Answer these from the forum thread on air suspension:
1. What can MKVs keep and still lay subframe, according to Skin88?
2. What setup does Rat4Life suggest for someone who doesn't want a sleeve bag?
3. What does the term "bang plates" describe, according to shortwave360?

PASSAGE TO READ Block Start

I just saw them on ORT's site! When I ordered my supremes last month they weren't being offered yet it seemed. I have no doubt they are a great product, but still kinda feel the sleeve design might not hold up as well after being air out 1000 times. Can you bang plates with a sleeve and not hurt it? lol


----------



## Skin88 (Oct 16, 2008)

sorry if been answered i didn't feel like reading all the responses but mkv's can keep the FSB and still lay subframe. it doesnt get in the way or going low so if u have the choice to keep it do it.


----------



## Rat4Life (Oct 14, 2004)

shortwave360 said:


> I just saw them on ORT's site! When I ordered my supremes last month they weren't being offered yet it seemed. I have no doubt they are a great product, but still kinda feel the sleeve design might not hold up as well after being air out 1000 times. Can you bang plates with a sleeve and not hurt it? lol


 not quite sure what "bang plates "means but if you dont want to go sleeve bag i suggest airhous 2 with s10 brackets and some fk or any shorter then stock shocks. rides great , goes low and very inexpensive.


----------



## shortwave360 (Jul 6, 2008)

Rat4Life said:


> not quite sure what "bang plates "means but if you dont want to go sleeve bag i suggest airhous 2 with s10 brackets and some fk or any shorter then stock shocks. rides great , goes low and very inexpensive.


Thanks for the great bit of info on the rear bracket! My friends installing the system have mentioned fabing up whatever it takes to contain the rear bag, so I am not too concerned with an off the shelf fitment. They weld, I don't. 

"Bang plates" was a term I heard to describe how a convoluted bag has a design that allows the top and bottom plates to touch without malformation of the bag itself vs a sleeve design that will scrunch & bunch unevenly and eventually cause undesirable wear that could cause premature failure.


----------



## shortwave360 (Jul 6, 2008)

Skin88 said:


> sorry if been answered i didn't feel like reading all the responses but mkv's can keep the FSB and still lay subframe. it doesnt get in the way or going low so if u have the choice to keep it do it.


awesome :thumbup: thanks for the reply!


----------



## [email protected] (Aug 22, 2006)

PASSAGE TO READ Block End
DATASET RECORDS Block Start

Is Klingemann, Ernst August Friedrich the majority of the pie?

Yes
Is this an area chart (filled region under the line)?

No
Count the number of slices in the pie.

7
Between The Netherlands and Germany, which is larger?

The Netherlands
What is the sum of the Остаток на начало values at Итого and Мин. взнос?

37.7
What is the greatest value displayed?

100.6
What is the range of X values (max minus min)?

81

DATASET RECORDS Block End
DATASET RECORDS Block Start

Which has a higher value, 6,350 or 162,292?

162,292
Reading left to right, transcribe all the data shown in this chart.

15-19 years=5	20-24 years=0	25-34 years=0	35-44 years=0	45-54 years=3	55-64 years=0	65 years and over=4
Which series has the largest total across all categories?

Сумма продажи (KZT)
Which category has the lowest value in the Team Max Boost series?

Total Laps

DATASET RECORDS Block End

> **ANSWER SECTION**
1. The FSB.
2. Airhouse 2 with S10 brackets and some FK or any shorter-than-stock shocks.
3. How a convoluted bag's design lets the top and bottom plates touch without deforming the bag itself.